La date limite laissée aux géants du web par l’UE pour se conformer à son nouveau règlement, le Digital Services Act (ou DSA), est passée. Où en sont-ils ? Qui sont les bons et les mauvais joueurs ?
Rappel liminaire : DS… quoi ?
Le Digital Services Act est un règlement européen qui vise à rendre illégal en ligne ce qui l’est dans la vie réelle. Les deux éléments extrêmement importants portent sur :
- la lutte contre les contenus illicites ou haineux :
- les plateformes ont l’obligation de faciliter leur signalement et d’intervenir rapidement,
- celles-ci doivent coopérer avec des « signaleurs de confiance » dont les notifications sont traitées en priorité. En France, il s’agit de la plateforme gouvernementale Pharos ;
- le ciblage publicitaire :
- il est désormais interdit de cibler les mineurs,
- l’utilisation des données sensibles en critère de ciblage, comme l’orientation sexuelle, la religion ou l’origine ethnique, est prohibée ;
Le DSA vise aussi à instaurer plus de transparence des plateformes.
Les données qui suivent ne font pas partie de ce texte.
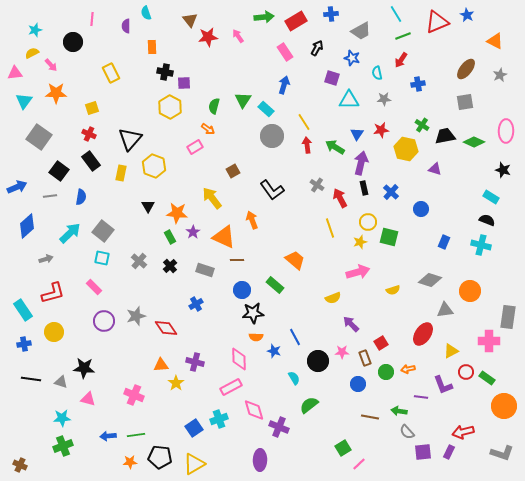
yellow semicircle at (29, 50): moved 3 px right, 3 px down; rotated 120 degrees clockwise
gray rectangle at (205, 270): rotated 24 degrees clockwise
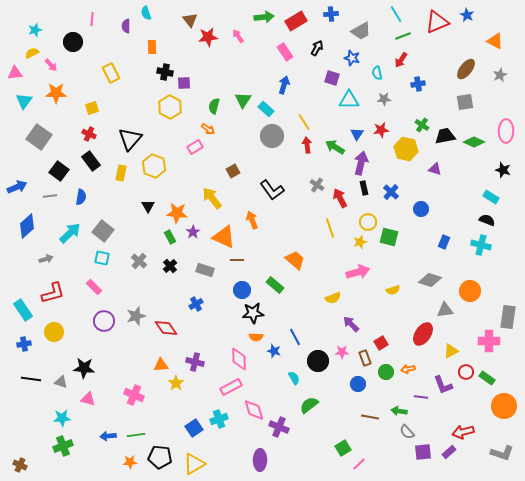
purple rectangle at (449, 452): rotated 24 degrees clockwise
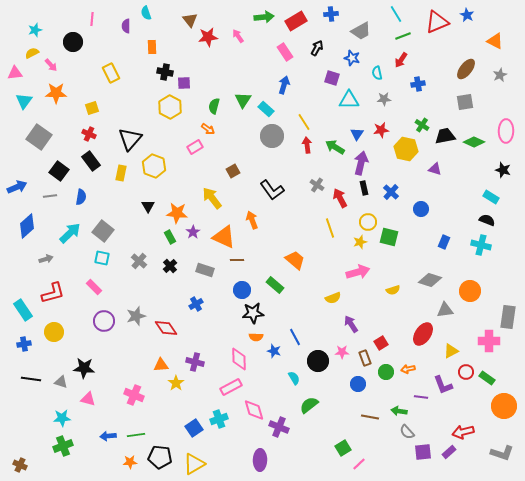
purple arrow at (351, 324): rotated 12 degrees clockwise
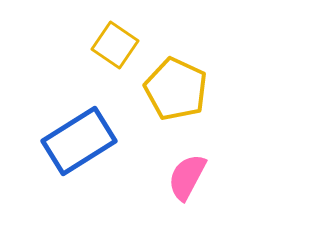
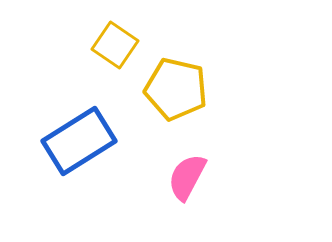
yellow pentagon: rotated 12 degrees counterclockwise
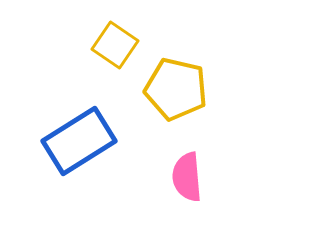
pink semicircle: rotated 33 degrees counterclockwise
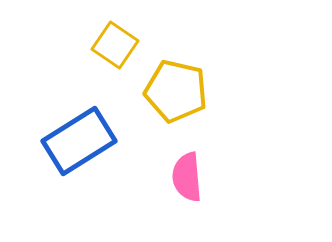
yellow pentagon: moved 2 px down
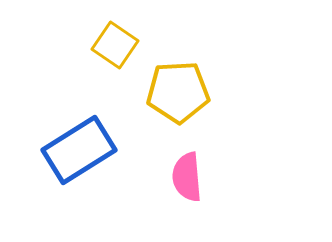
yellow pentagon: moved 2 px right, 1 px down; rotated 16 degrees counterclockwise
blue rectangle: moved 9 px down
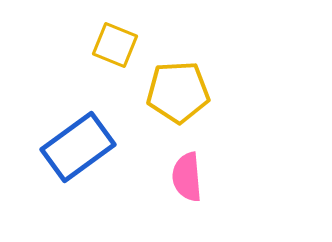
yellow square: rotated 12 degrees counterclockwise
blue rectangle: moved 1 px left, 3 px up; rotated 4 degrees counterclockwise
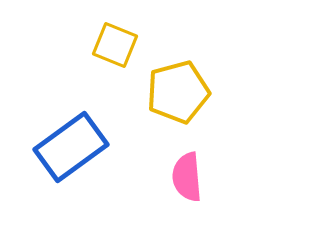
yellow pentagon: rotated 12 degrees counterclockwise
blue rectangle: moved 7 px left
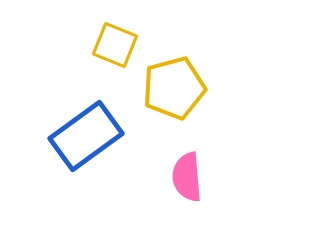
yellow pentagon: moved 4 px left, 4 px up
blue rectangle: moved 15 px right, 11 px up
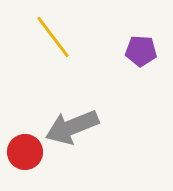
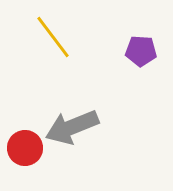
red circle: moved 4 px up
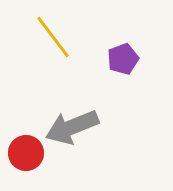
purple pentagon: moved 18 px left, 8 px down; rotated 24 degrees counterclockwise
red circle: moved 1 px right, 5 px down
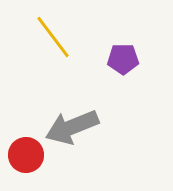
purple pentagon: rotated 20 degrees clockwise
red circle: moved 2 px down
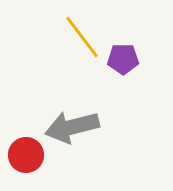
yellow line: moved 29 px right
gray arrow: rotated 8 degrees clockwise
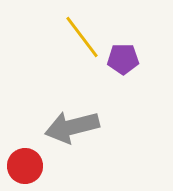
red circle: moved 1 px left, 11 px down
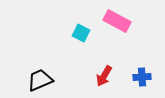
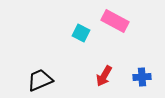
pink rectangle: moved 2 px left
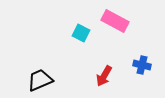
blue cross: moved 12 px up; rotated 18 degrees clockwise
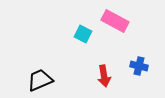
cyan square: moved 2 px right, 1 px down
blue cross: moved 3 px left, 1 px down
red arrow: rotated 40 degrees counterclockwise
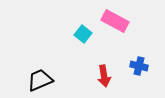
cyan square: rotated 12 degrees clockwise
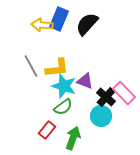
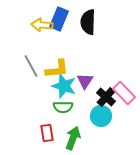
black semicircle: moved 1 px right, 2 px up; rotated 40 degrees counterclockwise
yellow L-shape: moved 1 px down
purple triangle: rotated 42 degrees clockwise
green semicircle: rotated 36 degrees clockwise
red rectangle: moved 3 px down; rotated 48 degrees counterclockwise
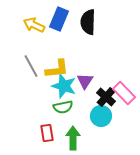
yellow arrow: moved 8 px left; rotated 20 degrees clockwise
green semicircle: rotated 12 degrees counterclockwise
green arrow: rotated 20 degrees counterclockwise
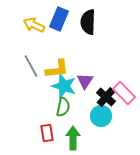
green semicircle: rotated 66 degrees counterclockwise
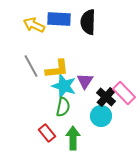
blue rectangle: rotated 70 degrees clockwise
red rectangle: rotated 30 degrees counterclockwise
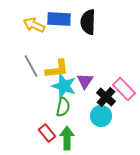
pink rectangle: moved 4 px up
green arrow: moved 6 px left
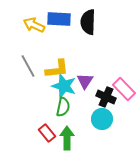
gray line: moved 3 px left
black cross: rotated 18 degrees counterclockwise
cyan circle: moved 1 px right, 3 px down
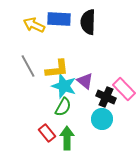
purple triangle: rotated 24 degrees counterclockwise
green semicircle: rotated 18 degrees clockwise
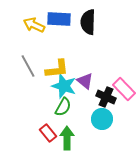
red rectangle: moved 1 px right
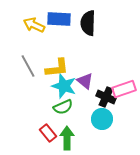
black semicircle: moved 1 px down
yellow L-shape: moved 1 px up
pink rectangle: rotated 65 degrees counterclockwise
green semicircle: rotated 36 degrees clockwise
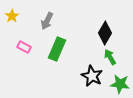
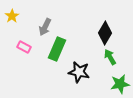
gray arrow: moved 2 px left, 6 px down
black star: moved 13 px left, 4 px up; rotated 15 degrees counterclockwise
green star: rotated 18 degrees counterclockwise
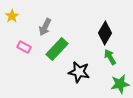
green rectangle: rotated 20 degrees clockwise
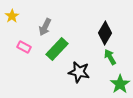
green star: rotated 24 degrees counterclockwise
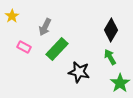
black diamond: moved 6 px right, 3 px up
green star: moved 1 px up
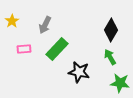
yellow star: moved 5 px down
gray arrow: moved 2 px up
pink rectangle: moved 2 px down; rotated 32 degrees counterclockwise
green star: rotated 30 degrees counterclockwise
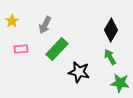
pink rectangle: moved 3 px left
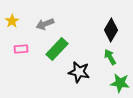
gray arrow: moved 1 px up; rotated 42 degrees clockwise
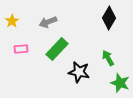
gray arrow: moved 3 px right, 2 px up
black diamond: moved 2 px left, 12 px up
green arrow: moved 2 px left, 1 px down
green star: rotated 12 degrees clockwise
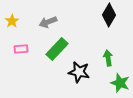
black diamond: moved 3 px up
green arrow: rotated 21 degrees clockwise
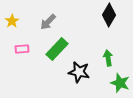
gray arrow: rotated 24 degrees counterclockwise
pink rectangle: moved 1 px right
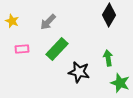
yellow star: rotated 16 degrees counterclockwise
Ces dernières doivent :
- expliquer le fonctionnement des algorithmes qu’elles utilisent pour recommander certains contenus publicitaires en fonction du profil des utilisateurs, y donner accès aux chercheurs et réaliser des audits indépendants tous les ans, sous le contrôle de la Commission européenne. Le recours à des dark patterns (ou « pièges à utilisateurs ») dans les interfaces et autres pratiques visant à induire les utilisateurs en erreur sont interdites ;
- donner la possibilité aux utilisateurs de choisir une autre option (au moins) à la recommandation de contenus s’appuyant sur l’utilisation des données personnelles ;
- communiquer pour chaque publicité certaines informations, comme le nom de l’annonceur et du payeur dans des « bibliothèques publicitaires ».
Ce règlement s’applique dans toute l’Union européenne. Tous les services numériques devront se mettre en conformité d’ici le 17 février 2024. Cependant, 19 « très grandes plateformes », celles qui comptent plus de 45 millions d’utilisateurs actifs mensuels) sont concernés depuis le 25 août dernier : Google, Microsoft, Amazon, Facebook, LinkedIn, TikTok, Snapchat, Instagram ou encore X (ex-Twitter).
En cas de non-respect, elles peuvent recevoir une amende allant jusqu’à 6% de leur chiffre d’affaires annuel, voire être exclues du territoire européen.
Qui est déjà dans les clous ?
Pour se mettre en conformité, les plateformes ont introduit des changements ces dernières semaines. À ce jour, Meta, Pinterest, Snapchat, X et d’autres se sont pliés aux règles du DSA.
De son côté, Google n’a pas encore fait grand-chose, considérant avoir déjà mis en place une bonne partie des éléments imposés par le règlement. En effet, elle permet depuis 2012 de traiter en priorité les signalements de partenaires dans le cadre de son programme Priority Flagger. Et depuis 2021, elle ne permet plus de créer de publicité personnalisée à destination des personnes de moins de 18 ans. Elle indique seulement que le reste des obligations imposées par le DSA est en cours de déploiement.
Conséquences immédiates
Le DSA a déjà eu des conséquences tangibles et visibles par tous les utilisateurs. Certaines plateformes, comme Meta, TikTok et Snapchat, ont permis aux utilisateurs de désactiver les algorithmes de recommandations personnalisées. Cela représente une décision majeure pour TikTok, dont le célèbre « Pour toi » a été le moteur de son succès – et de l’addiction de certains de ses utilisateurs. LinkedIn, de son côté, a étendu son fil chronologique.
Meta, TikTok et X exigent désormais des annonceurs qu’ils fournissent des informations sur les bénéficiaires de l’annonce et le payeur.
Amazon, l’exception
Amazon[1] fait bande à part en contestant son statut de très grande plateforme en ligne. Elle estime que seules les entreprises dont la publicité est la principale source de revenus devraient être concernées par le DSA. Amazon soutient que le DSA vise principalement à lutter contre les fake news, un problème qui ne concerne pas un site de commerce électronique. La Cour de justice de l’Union européenne tranchera dans les prochains mois.
En conclusion, le DSA est en train de révolutionner le paysage du marketing digital en Europe. Les plateformes et les annonceurs doivent s’adapter rapidement pour se conformer à ces nouvelles règles, qui placent la transparence et la protection des utilisateurs au premier plan. Et ce n’est que la première jambe d’un dyptique que le DSA forme avec le DMA (Digital Market Act) dont les délais de mise en conformité arriveront à terme en 2024 ! Nous vous en parlerons dans les prochaines semaines.
[1] Zalando conteste également son intégration dans la liste des très grandes plateformes en ligne, réfutant le nombre d’utilisateurs mensuels de 45 millions.